_Assignment_
The answer must consist of every line in the data that contains "held".

━━━ Source material ━━━

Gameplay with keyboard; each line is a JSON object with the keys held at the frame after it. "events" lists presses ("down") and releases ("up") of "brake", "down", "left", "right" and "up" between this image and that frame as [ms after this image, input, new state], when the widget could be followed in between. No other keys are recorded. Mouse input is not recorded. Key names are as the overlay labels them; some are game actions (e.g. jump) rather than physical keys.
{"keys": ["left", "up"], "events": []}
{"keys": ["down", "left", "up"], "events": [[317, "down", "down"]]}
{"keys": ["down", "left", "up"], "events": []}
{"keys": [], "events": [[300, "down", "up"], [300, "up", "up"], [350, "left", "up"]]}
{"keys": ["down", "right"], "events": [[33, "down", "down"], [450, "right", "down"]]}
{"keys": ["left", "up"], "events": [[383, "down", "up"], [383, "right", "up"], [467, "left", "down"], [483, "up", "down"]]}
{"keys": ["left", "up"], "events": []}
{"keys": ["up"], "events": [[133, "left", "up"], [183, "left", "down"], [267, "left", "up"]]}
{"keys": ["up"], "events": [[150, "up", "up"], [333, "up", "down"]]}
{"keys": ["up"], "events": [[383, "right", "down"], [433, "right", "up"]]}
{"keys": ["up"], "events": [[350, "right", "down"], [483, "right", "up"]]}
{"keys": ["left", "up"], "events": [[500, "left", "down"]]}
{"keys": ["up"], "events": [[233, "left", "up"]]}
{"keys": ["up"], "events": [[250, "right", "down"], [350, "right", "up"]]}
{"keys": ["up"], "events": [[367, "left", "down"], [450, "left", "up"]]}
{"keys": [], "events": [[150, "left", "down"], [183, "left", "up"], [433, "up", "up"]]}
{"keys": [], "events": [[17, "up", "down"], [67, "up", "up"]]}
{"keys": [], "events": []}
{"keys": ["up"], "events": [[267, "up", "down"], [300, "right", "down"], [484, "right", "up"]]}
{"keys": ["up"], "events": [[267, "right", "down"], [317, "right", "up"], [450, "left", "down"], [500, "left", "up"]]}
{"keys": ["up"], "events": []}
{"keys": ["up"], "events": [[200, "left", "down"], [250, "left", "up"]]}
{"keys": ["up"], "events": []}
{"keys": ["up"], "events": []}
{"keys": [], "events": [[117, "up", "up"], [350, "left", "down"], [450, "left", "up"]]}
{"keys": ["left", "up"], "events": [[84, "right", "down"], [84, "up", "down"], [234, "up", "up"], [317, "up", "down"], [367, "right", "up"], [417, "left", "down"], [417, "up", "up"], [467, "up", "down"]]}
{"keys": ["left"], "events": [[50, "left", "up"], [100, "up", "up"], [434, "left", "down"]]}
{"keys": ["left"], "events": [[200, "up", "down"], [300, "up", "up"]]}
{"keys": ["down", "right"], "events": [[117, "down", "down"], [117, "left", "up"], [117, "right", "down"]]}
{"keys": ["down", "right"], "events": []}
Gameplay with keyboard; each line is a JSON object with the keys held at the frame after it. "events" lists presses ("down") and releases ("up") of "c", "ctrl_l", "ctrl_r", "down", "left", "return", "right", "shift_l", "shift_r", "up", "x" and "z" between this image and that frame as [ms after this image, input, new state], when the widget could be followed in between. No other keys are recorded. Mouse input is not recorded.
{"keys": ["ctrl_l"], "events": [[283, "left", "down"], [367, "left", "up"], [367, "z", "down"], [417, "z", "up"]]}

━━━

_Solution to the exercise_
Gameplay with keyboard; each line is a JSON object with the keys held at the frame after it. "events" lists presses ("down") and releases ("up") of "brake", "down", "left", "right" and "up" between this image and that frame as [ms after this image, input, new state], when the widget could be followed in between. No other keys are recorded. Mouse input is not recorded. Key names are as the overlay labels them; some are game actions (e.g. jump) rather than physical keys.
Gameplay with keyboard; each line is a JSON object with the keys held at the frame after it. "events" lists presses ("down") and releases ("up") of "c", "ctrl_l", "ctrl_r", "down", "left", "return", "right", "shift_l", "shift_r", "up", "x" and "z" between this image and that frame as [ms after this image, input, new state], when the widget could be followed in between. No other keys are recorded. Mouse input is not recorded.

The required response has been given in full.